Since 2014 Russian propaganda has managed to instill a true fear of Ukraine and Ukrainians among many Russians. While in Soviet times mobility across the republics was high and encounters between Ukrainians and Russians frequent (not least during summer holidays in the Crimea), in the post-Soviet world, open now to Russians and Ukrainians, they somehow see less of each other. When a few of my Muscovite friends had to travel to Kiev in 2018 for an American visa application, they were genuinely scared. And then pleasantly surprised when their trip was nice and pleasant and not at all marred by hostility towards Russian speakers. Yet one should not underestimate how many Russians, like Putin, have not been to Ukraine for a long time and how fertile the ground on which horror stories of repression – and lately genocide – in the Donbass is.
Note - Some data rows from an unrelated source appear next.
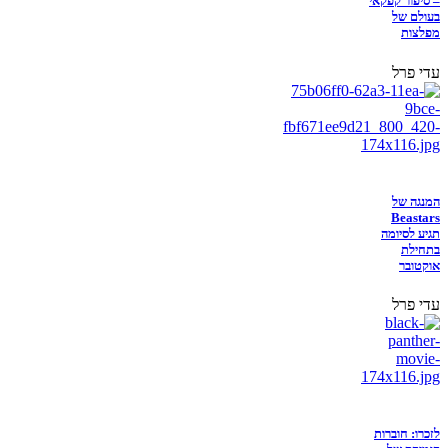
– סיפור קפקאי
בעולם של
מפלצות
עדי פרל
המנגה של
Beastars
תגיע לסיומה
בתחילת
אוקטובר
עדי פרל
לזכרו: חוברות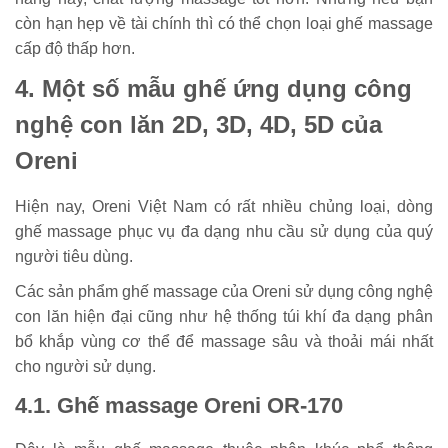
còn hạn hẹp về tài chính thì có thể chọn loại ghế massage
cấp độ thấp hơn.
4. Một số mẫu ghế ứng dụng công
nghệ con lăn 2D, 3D, 4D, 5D của
Oreni
Hiện nay, Oreni Việt Nam có rất nhiều chủng loại, dòng
ghế massage phục vụ đa dạng nhu cầu sử dụng của quý
người tiêu dùng.
Các sản phẩm ghế massage của Oreni sử dụng công nghệ
con lăn hiện đại cũng như hệ thống túi khí đa dạng phân
bổ khắp vùng cơ thể để massage sâu và thoải mái nhất
cho người sử dụng.
4.1. Ghế massage Oreni OR-170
The sense of being persecuted and under threat sits easily with notions of greatness and superiority (and nowhere is this better played out than in the Russian indignation about doping charges in the Olympic arena). The imperial imagination of brotherhood has turned into the imperial imagination of fratricide, even among people who are educated and who go to Cyprus for their summer holidays. They might not endorse war just as they would not endorse imperialism, but they also do not think that Ukrainians should behave as they please. The emotional process of divesting empire is still fully ongoing. Russia will struggle with this war mentally and emotionally for a long time no matter if Putin reaches his goal of ‘unifying the Russian and Ukrainian people’ or not. But maybe it will also be the event that ushers in the end of the post-imperial trauma.